--- Material shown ---

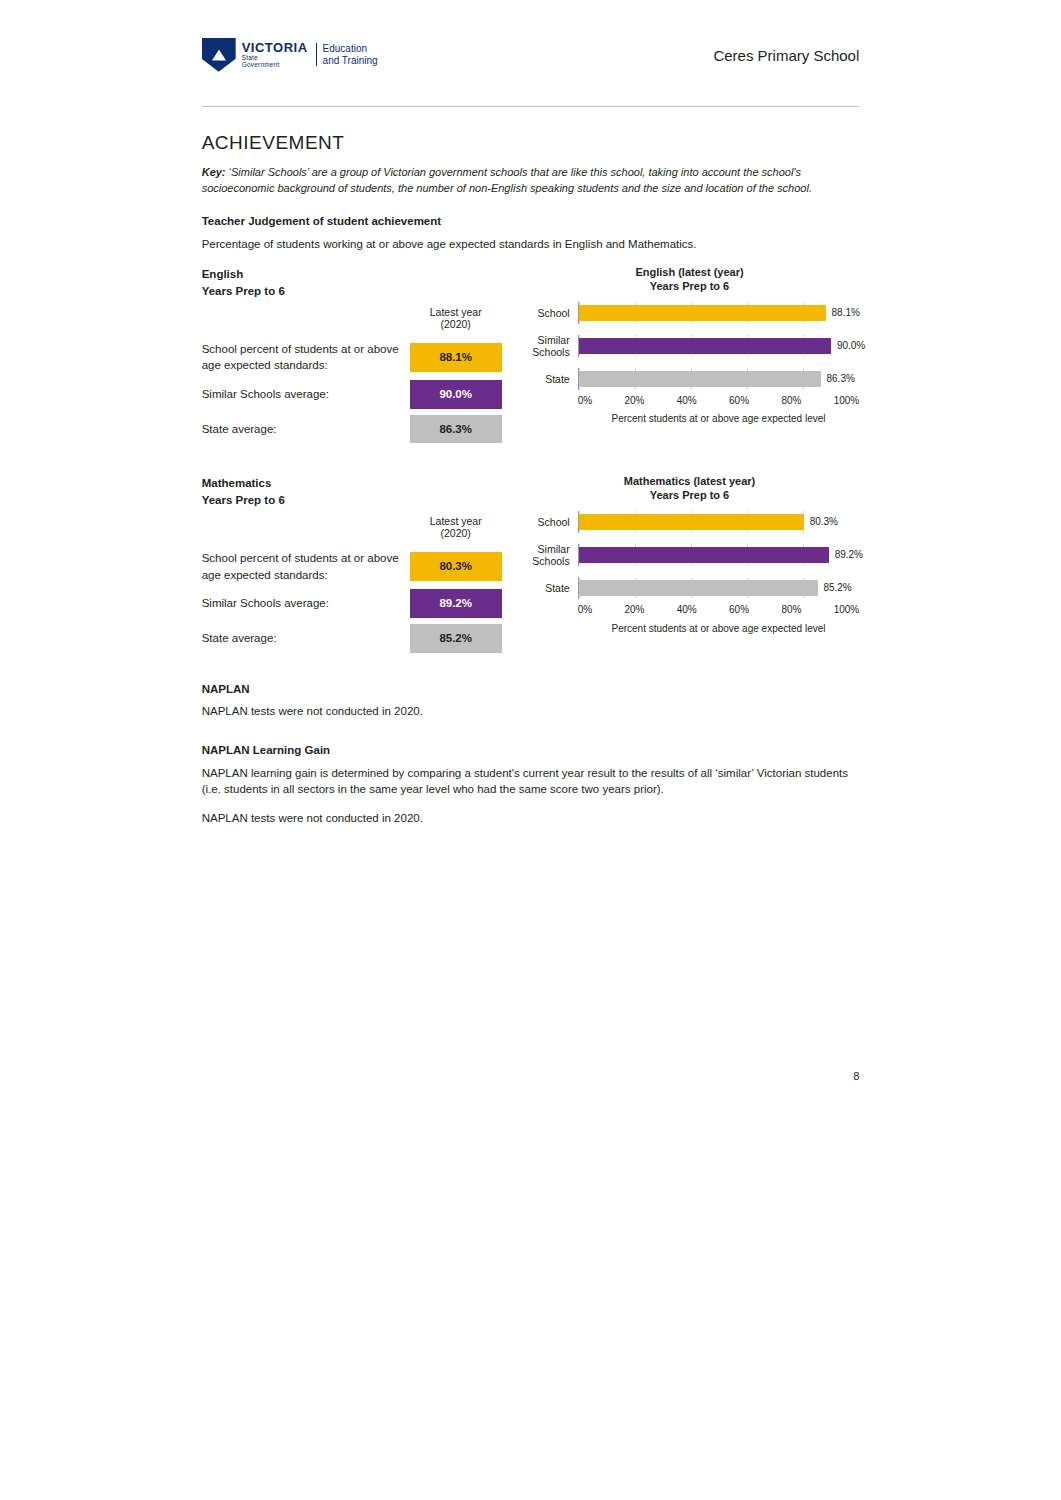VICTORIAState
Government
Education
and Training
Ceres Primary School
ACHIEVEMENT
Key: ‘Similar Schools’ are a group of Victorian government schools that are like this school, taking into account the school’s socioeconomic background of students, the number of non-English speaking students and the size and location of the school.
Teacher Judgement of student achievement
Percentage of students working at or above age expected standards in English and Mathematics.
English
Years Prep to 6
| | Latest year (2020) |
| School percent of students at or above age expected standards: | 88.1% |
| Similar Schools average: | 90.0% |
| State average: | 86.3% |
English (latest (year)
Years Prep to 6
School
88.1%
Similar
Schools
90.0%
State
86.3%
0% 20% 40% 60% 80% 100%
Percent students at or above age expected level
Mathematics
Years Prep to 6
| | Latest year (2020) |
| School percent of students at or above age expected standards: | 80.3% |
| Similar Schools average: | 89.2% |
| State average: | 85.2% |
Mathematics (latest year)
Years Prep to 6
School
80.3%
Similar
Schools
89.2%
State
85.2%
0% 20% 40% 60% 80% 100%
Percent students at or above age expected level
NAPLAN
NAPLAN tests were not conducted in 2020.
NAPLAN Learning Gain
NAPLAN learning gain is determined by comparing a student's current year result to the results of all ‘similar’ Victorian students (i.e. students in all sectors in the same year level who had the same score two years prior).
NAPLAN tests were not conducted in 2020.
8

---
--- Material shown ---

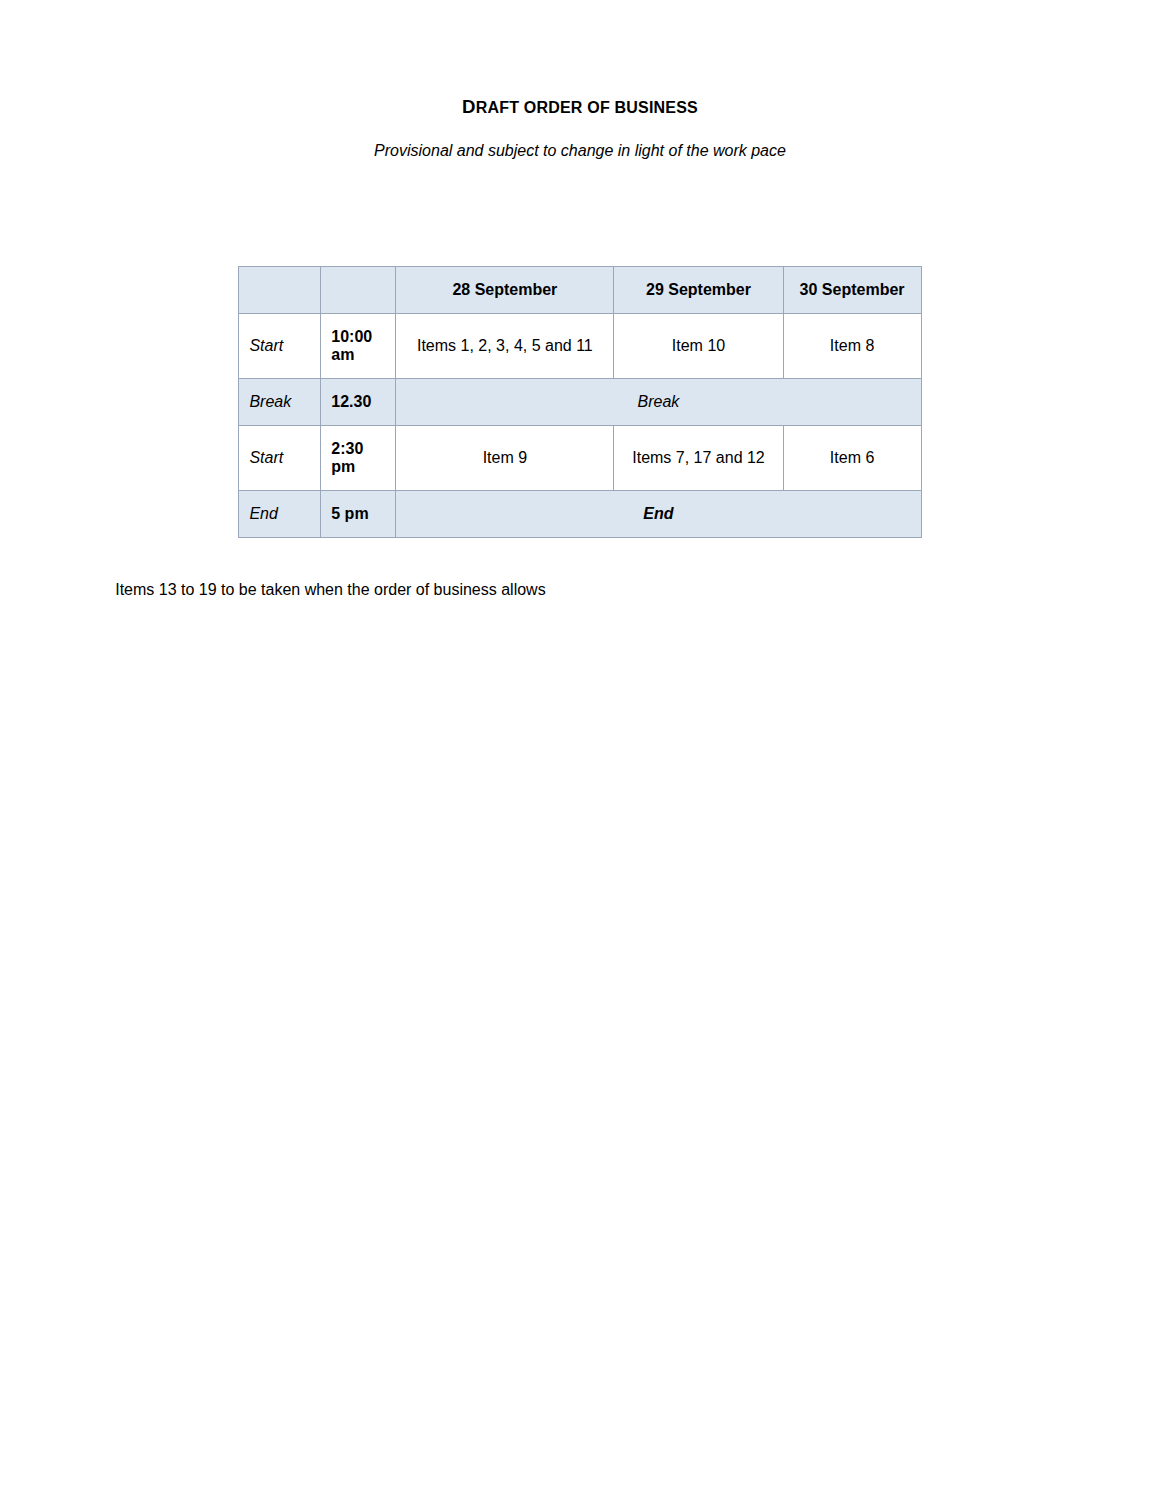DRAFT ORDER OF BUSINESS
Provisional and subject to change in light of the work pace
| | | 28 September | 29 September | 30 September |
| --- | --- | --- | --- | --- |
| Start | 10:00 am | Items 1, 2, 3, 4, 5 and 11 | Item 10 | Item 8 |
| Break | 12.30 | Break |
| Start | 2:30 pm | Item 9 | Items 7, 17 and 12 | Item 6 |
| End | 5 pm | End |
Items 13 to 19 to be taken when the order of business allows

---

## The task
Wherever the word "Victorian" appears in the records above, copy that line.

## Output for this task
Key: ‘Similar Schools’ are a group of Victorian government schools that are like this school, taking into account the school’s socioeconomic background of students, the number of non-English speaking students and the size and location of the school.
NAPLAN learning gain is determined by comparing a student's current year result to the results of all ‘similar’ Victorian students (i.e. students in all sectors in the same year level who had the same score two years prior).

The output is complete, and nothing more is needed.